Lorem sit amet delorum

Washington University & Microsoft: https://homes.cs.washington.edu/~luisceze/publications/dnastorage-asplos16.pdf

Goldman et. al

Bounded Running Digital Sum (BRDS)

Yadzi et. al: https://pmc.ncbi.nlm.nih.gov/articles/PMC4585656/

Reed-Solomon Encoding

What is Reed-Solomon Encoding?

Grass et. al: https://onlinelibrary.wiley.com/doi/full/10.1002/anie.201411378

Constrained Coding VS Unconstrained Coding

The following types of sequences cause issues with the synthesis & sequencing processes:

Homopolymers: repeated bases, like 'BBBB'
Unbalanced GC content: roughly half of the bases should be either guanine or cytosine.
'Hairpin' issues: sequences that contain complimentary parts (like "AGC TCG") will bond to themselevs, causing issues with PCR
Matching suffixes & prefixes

It appears that there are two main approaches to avoiding these sequences. There is 'constrained coding', which specifically generates sequences that avoid these issues, and then 'unconstrained coding', which simply creates pseudo-random sequences.

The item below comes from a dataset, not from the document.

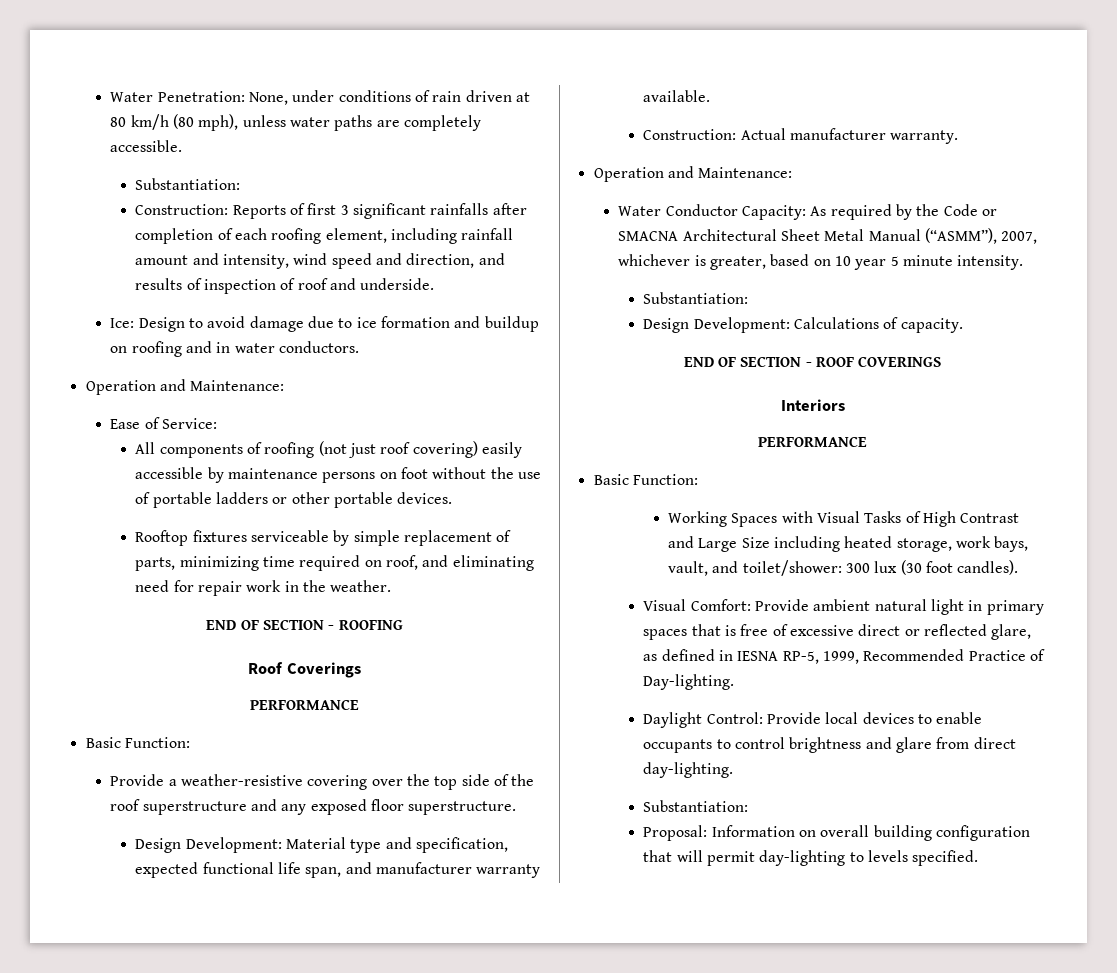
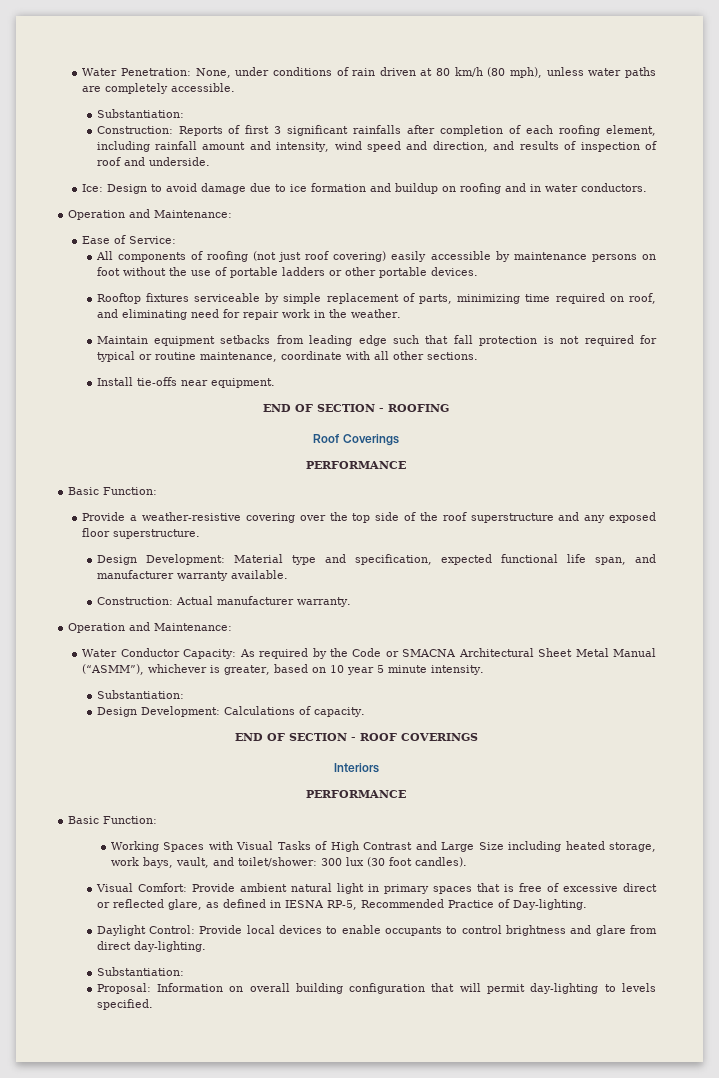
(392, 586) none -> [96,335,657,346] [96,351,478,362] [96,377,275,388] // Maintain equipment setbacks from leading edge such that fall protection is not required for typical or routine maintenance, coordinate with all other sections. // Install tie-offs near equipment.
[1001,231,1038,244] 2007, -> (145, 669) none
[822,651,859,664] 1999, -> (357, 905) none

Weindel et. al: https://ieeexplore.ieee.org/document/11164904

Constrained Coding Techniques

Lorem ipsum dolor sit amet consectetur adipiscing elit.

Unconstrained Coding Techniques

Pseudo-Randomness

Lorem ipsum dolor sit amet consectetur adipiscing elit. Quisque faucibus ex sapien vitae pellentesque sem placerat.

https://www.nature.com/articles/nbt.4079#MOESM4

Further Considerations

Future-Proofing: Can we make the encoding accessible to future civilizations?

Lorem ipsum dolor sit amet consectetur adipiscing elit. Quisque faucibus ex sapien vitae pellentesque sem placerat. In id cursus mi pretium tellus duis convallis.